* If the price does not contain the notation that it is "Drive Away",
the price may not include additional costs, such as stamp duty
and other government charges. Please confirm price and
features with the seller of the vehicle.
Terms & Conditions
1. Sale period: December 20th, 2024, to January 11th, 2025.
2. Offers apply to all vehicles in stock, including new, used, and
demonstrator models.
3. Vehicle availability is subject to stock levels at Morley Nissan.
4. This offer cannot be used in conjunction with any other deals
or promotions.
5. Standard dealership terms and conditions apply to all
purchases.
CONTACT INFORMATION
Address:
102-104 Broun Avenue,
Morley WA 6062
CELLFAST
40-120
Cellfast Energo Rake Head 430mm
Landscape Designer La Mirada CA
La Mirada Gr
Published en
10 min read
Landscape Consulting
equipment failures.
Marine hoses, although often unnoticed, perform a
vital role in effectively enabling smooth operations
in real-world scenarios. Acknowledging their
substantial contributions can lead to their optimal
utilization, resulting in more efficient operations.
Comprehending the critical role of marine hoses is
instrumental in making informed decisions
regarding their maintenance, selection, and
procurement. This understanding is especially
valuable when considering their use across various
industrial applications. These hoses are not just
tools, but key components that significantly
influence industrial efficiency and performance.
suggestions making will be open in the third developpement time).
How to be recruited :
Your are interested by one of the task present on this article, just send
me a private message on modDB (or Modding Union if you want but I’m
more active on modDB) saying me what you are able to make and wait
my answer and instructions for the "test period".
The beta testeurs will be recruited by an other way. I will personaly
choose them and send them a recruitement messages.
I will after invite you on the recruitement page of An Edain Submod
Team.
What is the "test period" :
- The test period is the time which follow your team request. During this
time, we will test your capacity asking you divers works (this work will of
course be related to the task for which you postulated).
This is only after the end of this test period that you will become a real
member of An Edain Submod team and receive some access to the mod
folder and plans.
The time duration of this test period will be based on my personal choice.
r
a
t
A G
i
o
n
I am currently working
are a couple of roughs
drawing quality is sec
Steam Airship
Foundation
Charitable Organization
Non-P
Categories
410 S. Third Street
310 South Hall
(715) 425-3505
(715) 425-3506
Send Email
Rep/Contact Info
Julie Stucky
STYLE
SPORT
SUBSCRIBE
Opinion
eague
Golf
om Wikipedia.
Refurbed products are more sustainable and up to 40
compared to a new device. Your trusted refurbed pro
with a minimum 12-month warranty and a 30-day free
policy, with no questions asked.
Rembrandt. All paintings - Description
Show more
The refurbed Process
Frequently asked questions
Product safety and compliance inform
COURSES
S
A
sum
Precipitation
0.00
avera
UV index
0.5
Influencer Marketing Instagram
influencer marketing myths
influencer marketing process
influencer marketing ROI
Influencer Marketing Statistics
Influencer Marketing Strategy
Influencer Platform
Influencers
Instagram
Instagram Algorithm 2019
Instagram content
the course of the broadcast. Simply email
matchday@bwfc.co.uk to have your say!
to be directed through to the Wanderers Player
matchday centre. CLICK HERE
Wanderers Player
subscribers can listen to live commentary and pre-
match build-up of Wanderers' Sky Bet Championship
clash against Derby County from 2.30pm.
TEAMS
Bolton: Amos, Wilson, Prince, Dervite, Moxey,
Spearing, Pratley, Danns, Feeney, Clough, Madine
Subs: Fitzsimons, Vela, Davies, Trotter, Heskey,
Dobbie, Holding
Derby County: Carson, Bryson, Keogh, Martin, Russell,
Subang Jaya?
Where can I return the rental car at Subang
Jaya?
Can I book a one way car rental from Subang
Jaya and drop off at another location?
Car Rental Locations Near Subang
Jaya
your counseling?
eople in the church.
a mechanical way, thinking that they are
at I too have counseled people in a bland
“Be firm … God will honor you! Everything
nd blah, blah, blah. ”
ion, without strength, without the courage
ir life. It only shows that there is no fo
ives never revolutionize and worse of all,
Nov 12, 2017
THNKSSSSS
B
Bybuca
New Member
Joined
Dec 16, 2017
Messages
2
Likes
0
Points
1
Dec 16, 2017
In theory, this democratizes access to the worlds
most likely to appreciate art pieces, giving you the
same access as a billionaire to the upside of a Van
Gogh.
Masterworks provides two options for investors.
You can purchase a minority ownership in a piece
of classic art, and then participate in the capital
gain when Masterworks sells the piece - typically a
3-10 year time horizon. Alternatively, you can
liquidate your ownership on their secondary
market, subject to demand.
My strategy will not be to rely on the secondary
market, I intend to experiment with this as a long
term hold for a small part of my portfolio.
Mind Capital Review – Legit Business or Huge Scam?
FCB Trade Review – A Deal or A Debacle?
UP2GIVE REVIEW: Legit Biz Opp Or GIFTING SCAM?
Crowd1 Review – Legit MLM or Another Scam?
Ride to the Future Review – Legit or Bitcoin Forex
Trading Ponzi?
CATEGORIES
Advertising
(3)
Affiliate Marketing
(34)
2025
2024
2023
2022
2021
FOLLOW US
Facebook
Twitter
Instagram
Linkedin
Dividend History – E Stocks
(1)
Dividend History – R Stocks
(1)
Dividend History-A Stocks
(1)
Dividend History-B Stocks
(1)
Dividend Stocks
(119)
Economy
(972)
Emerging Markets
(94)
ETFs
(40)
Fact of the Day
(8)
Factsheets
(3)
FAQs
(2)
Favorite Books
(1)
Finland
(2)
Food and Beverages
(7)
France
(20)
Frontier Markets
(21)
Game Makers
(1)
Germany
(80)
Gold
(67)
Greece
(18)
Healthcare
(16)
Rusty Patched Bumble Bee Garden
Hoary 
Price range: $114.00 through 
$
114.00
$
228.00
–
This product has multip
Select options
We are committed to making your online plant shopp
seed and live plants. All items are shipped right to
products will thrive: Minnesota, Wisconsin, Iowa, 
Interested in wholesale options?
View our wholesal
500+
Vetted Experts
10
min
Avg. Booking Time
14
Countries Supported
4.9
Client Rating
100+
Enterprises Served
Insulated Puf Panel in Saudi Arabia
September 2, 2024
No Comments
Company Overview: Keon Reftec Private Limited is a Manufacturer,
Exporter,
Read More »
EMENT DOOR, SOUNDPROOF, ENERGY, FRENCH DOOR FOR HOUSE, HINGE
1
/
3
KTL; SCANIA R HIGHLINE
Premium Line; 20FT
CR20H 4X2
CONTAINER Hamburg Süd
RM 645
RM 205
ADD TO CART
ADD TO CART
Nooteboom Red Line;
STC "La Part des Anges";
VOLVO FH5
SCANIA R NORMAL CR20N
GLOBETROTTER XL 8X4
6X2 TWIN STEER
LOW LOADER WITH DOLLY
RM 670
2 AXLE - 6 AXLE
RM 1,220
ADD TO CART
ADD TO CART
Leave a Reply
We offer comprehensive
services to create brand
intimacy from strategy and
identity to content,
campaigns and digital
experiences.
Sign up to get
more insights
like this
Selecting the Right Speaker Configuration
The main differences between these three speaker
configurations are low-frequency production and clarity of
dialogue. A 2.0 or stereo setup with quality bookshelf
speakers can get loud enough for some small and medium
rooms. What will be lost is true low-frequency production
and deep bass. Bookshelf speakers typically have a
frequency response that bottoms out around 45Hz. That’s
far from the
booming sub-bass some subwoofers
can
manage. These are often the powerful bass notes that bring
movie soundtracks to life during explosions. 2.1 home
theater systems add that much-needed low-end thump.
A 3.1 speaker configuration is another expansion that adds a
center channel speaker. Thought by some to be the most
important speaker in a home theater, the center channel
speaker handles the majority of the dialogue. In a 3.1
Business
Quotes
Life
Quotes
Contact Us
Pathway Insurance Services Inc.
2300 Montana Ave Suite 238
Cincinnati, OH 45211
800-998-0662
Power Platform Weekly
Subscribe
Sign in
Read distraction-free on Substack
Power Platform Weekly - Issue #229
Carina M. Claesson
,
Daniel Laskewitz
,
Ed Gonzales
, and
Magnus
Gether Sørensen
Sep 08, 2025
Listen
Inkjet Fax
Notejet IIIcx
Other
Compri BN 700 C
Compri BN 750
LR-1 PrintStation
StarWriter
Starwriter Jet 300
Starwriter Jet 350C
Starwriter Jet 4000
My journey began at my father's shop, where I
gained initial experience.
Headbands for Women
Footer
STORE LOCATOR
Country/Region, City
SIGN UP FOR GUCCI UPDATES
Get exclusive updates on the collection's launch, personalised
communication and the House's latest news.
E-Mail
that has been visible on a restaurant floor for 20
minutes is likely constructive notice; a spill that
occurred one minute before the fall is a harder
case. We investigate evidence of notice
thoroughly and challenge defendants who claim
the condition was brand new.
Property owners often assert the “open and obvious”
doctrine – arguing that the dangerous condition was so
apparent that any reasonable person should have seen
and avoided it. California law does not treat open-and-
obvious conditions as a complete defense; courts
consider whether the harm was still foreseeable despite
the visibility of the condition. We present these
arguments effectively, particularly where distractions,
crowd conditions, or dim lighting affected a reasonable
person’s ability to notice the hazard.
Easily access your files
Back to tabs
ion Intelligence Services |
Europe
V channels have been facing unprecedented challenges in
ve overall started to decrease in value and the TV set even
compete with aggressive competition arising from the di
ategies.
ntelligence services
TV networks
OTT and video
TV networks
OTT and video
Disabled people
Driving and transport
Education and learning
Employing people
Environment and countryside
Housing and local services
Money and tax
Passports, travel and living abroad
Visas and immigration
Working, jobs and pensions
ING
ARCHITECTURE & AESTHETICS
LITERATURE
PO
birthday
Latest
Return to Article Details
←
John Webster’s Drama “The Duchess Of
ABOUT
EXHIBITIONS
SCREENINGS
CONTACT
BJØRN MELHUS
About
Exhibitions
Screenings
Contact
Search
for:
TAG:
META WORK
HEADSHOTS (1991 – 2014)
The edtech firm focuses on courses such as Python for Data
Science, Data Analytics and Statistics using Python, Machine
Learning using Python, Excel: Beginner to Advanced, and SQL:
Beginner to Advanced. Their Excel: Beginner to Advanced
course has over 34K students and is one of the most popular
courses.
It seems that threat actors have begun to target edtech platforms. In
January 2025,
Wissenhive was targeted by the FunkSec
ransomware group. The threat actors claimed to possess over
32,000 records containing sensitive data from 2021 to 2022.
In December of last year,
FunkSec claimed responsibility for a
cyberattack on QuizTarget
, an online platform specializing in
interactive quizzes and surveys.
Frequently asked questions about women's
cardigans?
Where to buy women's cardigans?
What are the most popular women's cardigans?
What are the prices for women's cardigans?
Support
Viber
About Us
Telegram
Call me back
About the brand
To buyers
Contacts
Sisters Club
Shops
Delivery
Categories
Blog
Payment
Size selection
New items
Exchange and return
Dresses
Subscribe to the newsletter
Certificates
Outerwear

> [Task prompt]: Reproduce the data word for word, beginning with its first line and ending with the line containing "Comprehending the critical". Include both of those lines.

> [Exercise output]:
* If the price does not contain the notation that it is "Drive Away",
the price may not include additional costs, such as stamp duty
and other government charges. Please confirm price and
features with the seller of the vehicle.
Terms & Conditions
1. Sale period: December 20th, 2024, to January 11th, 2025.
2. Offers apply to all vehicles in stock, including new, used, and
demonstrator models.
3. Vehicle availability is subject to stock levels at Morley Nissan.
4. This offer cannot be used in conjunction with any other deals
or promotions.
5. Standard dealership terms and conditions apply to all
purchases.
CONTACT INFORMATION
Address:
102-104 Broun Avenue,
Morley WA 6062
CELLFAST
40-120
Cellfast Energo Rake Head 430mm
Landscape Designer La Mirada CA
La Mirada Gr
Published en
10 min read
Landscape Consulting
equipment failures.
Marine hoses, although often unnoticed, perform a
vital role in effectively enabling smooth operations
in real-world scenarios. Acknowledging their
substantial contributions can lead to their optimal
utilization, resulting in more efficient operations.
Comprehending the critical role of marine hoses is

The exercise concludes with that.